Hence, U.S. President Joe Biden’s recent appeasement move (déjà vu) to restore sanctions waivers to Iran, as indirect American-Iranian talks on revitalizing the 2015 nuclear deal with Tehran enter the ultimate stretch, is nothing new.
“The Obama Administration finally admitted something its critics had long suspected,” John Hayward, Breitbart’s national security deputy editor wrote in September 2016. “The entire $1.7 billion tribute paid to Iran was tendered in cash – not just the initial $400 million infamously shipped to the Iranians in a cargo plane – at the same moment four American hostages were released.”
Recently, Iran’s parliament has demanded that the U.S. remove the Islamic Revolutionary Guard Corps (IRGC) from its Foreign Terrorist Organization (FTO) list, as one of the required measures to renew the Joint Comprehensive Plan of Action, the Iran nuclear deal.
In 2019, then-U.S. President Donald Trump’s administration put the IRGC on the FTO list, saying that Iran is “an outlaw regime that uses terrorism as a key tool of statecraft.” The Biden Administration, dealing from a position of weakness, is considering the removal of the group, just as the Obama Administration delisted the People’s Mojahedin Organization of Iran (Mujahedin-e Khalq) on Sept. 28, 2012.
Iran’s mullahs only understand the language of strength.

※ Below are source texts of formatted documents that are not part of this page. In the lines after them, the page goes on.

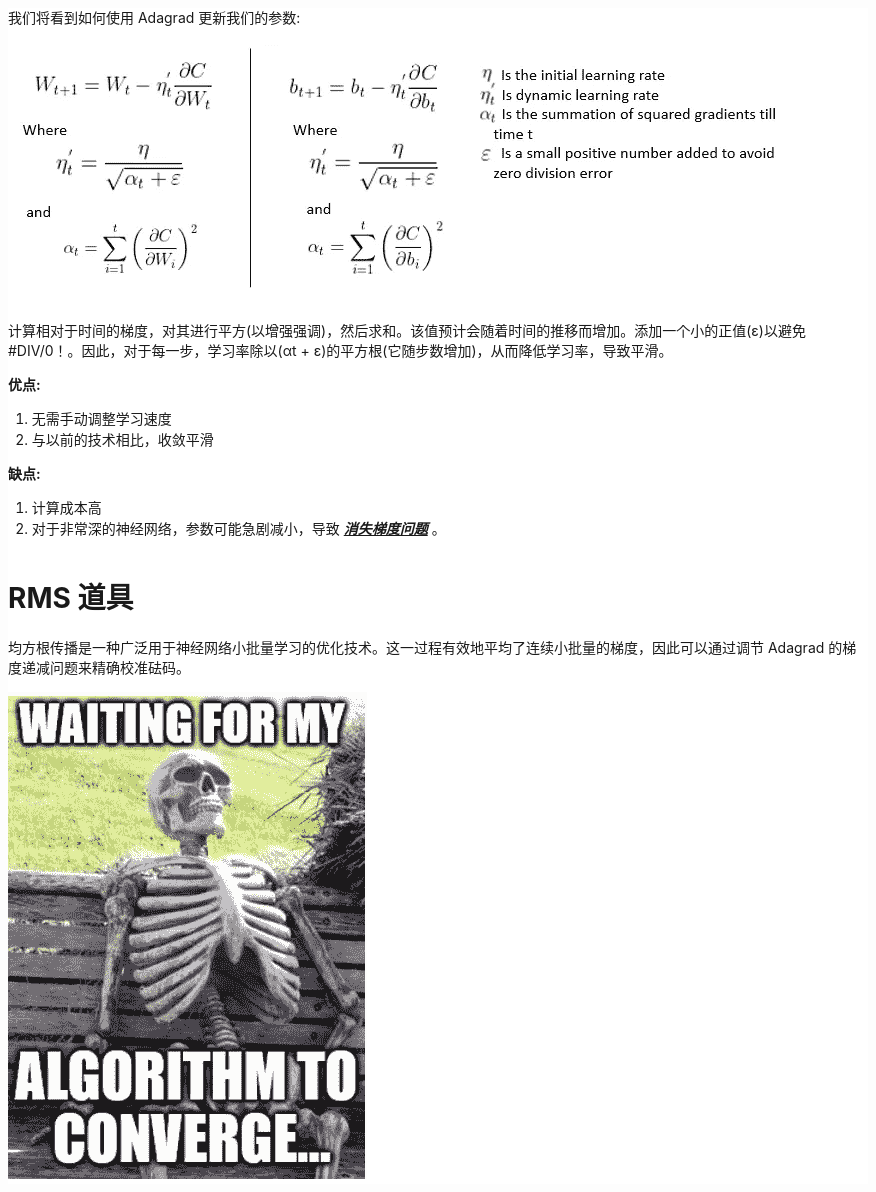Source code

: 我们将看到如何使用 Adagrad 更新我们的参数:

![](img/a16acae9a0ad756ba09f766e8f42ec8e.png)

计算相对于时间的梯度，对其进行平方(以增强强调)，然后求和。该值预计会随着时间的推移而增加。添加一个小的正值(ε)以避免#DIV/0！。因此，对于每一步，学习率除以(αt + ε)的平方根(它随步数增加)，从而降低学习率，导致平滑。

**优点:**

1.  无需手动调整学习速度
2.  与以前的技术相比，收敛平滑

**缺点:**

1.  计算成本高
2.  对于非常深的神经网络，参数可能急剧减小，导致 [***消失梯度问题***](https://en.wikipedia.org/wiki/Vanishing_gradient_problem) 。

# **RMS 道具**

均方根传播是一种广泛用于神经网络小批量学习的优化技术。这一过程有效地平均了连续小批量的梯度，因此可以通过调节 Adagrad 的梯度递减问题来精确校准砝码。

![](img/f7f0774e1f7d0e27b076ac15b4ff4ced.png)
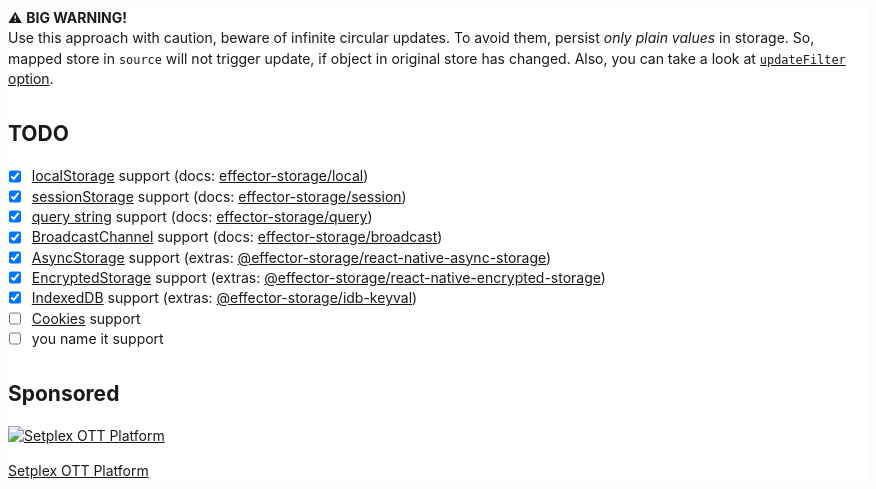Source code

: ⚠️ **BIG WARNING!**<br>
Use this approach with caution, beware of infinite circular updates. To avoid them, persist _only plain values_ in storage. So, mapped store in `source` will not trigger update, if object in original store has changed. Also, you can take a look at [`updateFilter` option](https://effector.dev/docs/api/effector/createStore).

## TODO

- [x] [localStorage] support (docs: [effector-storage/local](https://github.com/yumauri/effector-storage/tree/main/src/local/README.md))
- [x] [sessionStorage] support (docs: [effector-storage/session](https://github.com/yumauri/effector-storage/tree/main/src/session/README.md))
- [x] [query string](https://developer.mozilla.org/en-US/docs/Web/API/Location/search) support (docs: [effector-storage/query](https://github.com/yumauri/effector-storage/tree/main/src/query/README.md))
- [x] [BroadcastChannel] support (docs: [effector-storage/broadcast](https://github.com/yumauri/effector-storage/tree/main/src/broadcast/README.md))
- [x] [AsyncStorage] support (extras: [@effector-storage/react-native-async-storage](https://github.com/yumauri/effector-storage-extras/tree/main/packages/react-native-async-storage))
- [x] [EncryptedStorage] support (extras: [@effector-storage/react-native-encrypted-storage](https://github.com/yumauri/effector-storage-extras/tree/main/packages/react-native-encrypted-storage))
- [x] [IndexedDB] support (extras: [@effector-storage/idb-keyval](https://github.com/yumauri/effector-storage-extras/tree/main/packages/idb-keyval))
- [ ] [Cookies] support
- [ ] you name it support

## Sponsored

[<img src="https://setplex.com/img/logo.png" alt="Setplex OTT Platform" width="236">](https://setplex.com/en/)

[Setplex OTT Platform](https://setplex.com/en/)

[localstorage]: https://developer.mozilla.org/en-US/docs/Web/API/Window/localStorage
[sessionstorage]: https://developer.mozilla.org/en-US/docs/Web/API/Window/sessionStorage
[`'storage'`]: https://developer.mozilla.org/en-US/docs/Web/API/StorageEvent
[indexeddb]: https://developer.mozilla.org/en-US/docs/Web/API/IndexedDB_API
[broadcastchannel]: https://developer.mozilla.org/en-US/docs/Web/API/BroadcastChannel
[asyncstorage]: https://react-native-async-storage.github.io/async-storage/
[encryptedstorage]: https://github.com/emeraldsanto/react-native-encrypted-storage
[cookies]: https://developer.mozilla.org/en-US/docs/Web/API/Document/cookie
[_subscription_]: https://effector.dev/docs/glossary#subscription
[_effect_]: https://effector.dev/docs/api/effector/effect
[_event_]: https://effector.dev/docs/api/effector/event
[_store_]: https://effector.dev/docs/api/effector/store
[_string_]: https://developer.mozilla.org/en-US/docs/Web/JavaScript/Reference/Global_Objects/String
[_function_]: https://developer.mozilla.org/en-US/docs/Glossary/Function
[_boolean_]: https://developer.mozilla.org/en-US/docs/Glossary/Boolean
[_error_]: https://developer.mozilla.org/en-US/docs/Web/JavaScript/Reference/Global_Objects/Error
[_Contract_]: #contracts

They will take advantage of any perceived weakness and will assault if they feel retreat.
The U.S. administration’s double-standard vis-à-vis Russia and the Islamic Republic of Iran is shocking. While the U.S. calls Vladimir Putin a war criminal for committing genocide in Ukraine and imposes massive sanctions on Russia’s economy, it allows Russia to negotiate on its behalf over Iran’s nuclear program.
Iran was dishonest about the old deal from the very start and used its profits to destabilize the Middle East. That is exactly what it will do again, thanks to the new worst deal in history, brokered by Russia at the Biden Administration’s behest.
When dealing with the mullahs ruling Iran, what you see is not what you get, and what you hear is not what they mean. Transparency and honesty are not their strong suit.
The best predictor of future behavior is past performance. The religiously fanatical mullahs’ record is one of deception, dissimulation, treachery, violence, and more. They have perfected the art of deception.
The only viable approach is not half-hearted but a full-court press of restrictive economic measures against the Islamic Republic’s rulers. Unfortunately, it would make the Iranian people, particularly those outside the ruling apparatus, suffer hugely. But Iran’s people are willing to suffer a temporary hurt of this nature to get rid of the scourge that is the Islamic Republic.
We must ask ourselves, do these sanctions work? If sanctions must be pursued, then selective sanctions are the best method for preventing nuclear proliferation. The goal of sanctions is not to inflict pain and suffering but to affect a change in the policy or behavior of the target state.
The best strategy – the one that stands the greatest chance of success and entails the least risk of starting a cataclysmic chain reaction – is for a “coalition of the willing,” to borrow a phrase, to rally behind the Iranian opposition. Democracy-seeking secular Iranians are thoroughly capable of dislodging the tyrannical mullahs.
The misguided advocates of negotiation with the mullahs must beware. The mullahs are on a fanatical mission. They are intoxicated with petrodollars and aim to settle for nothing less than complete domination of the world under the Islamic ummah. They consider America and the West a dying system, while they believe their Islamism is the rising order. They are in no mood to negotiate for anything less than the total surrender of democracy to Islamism.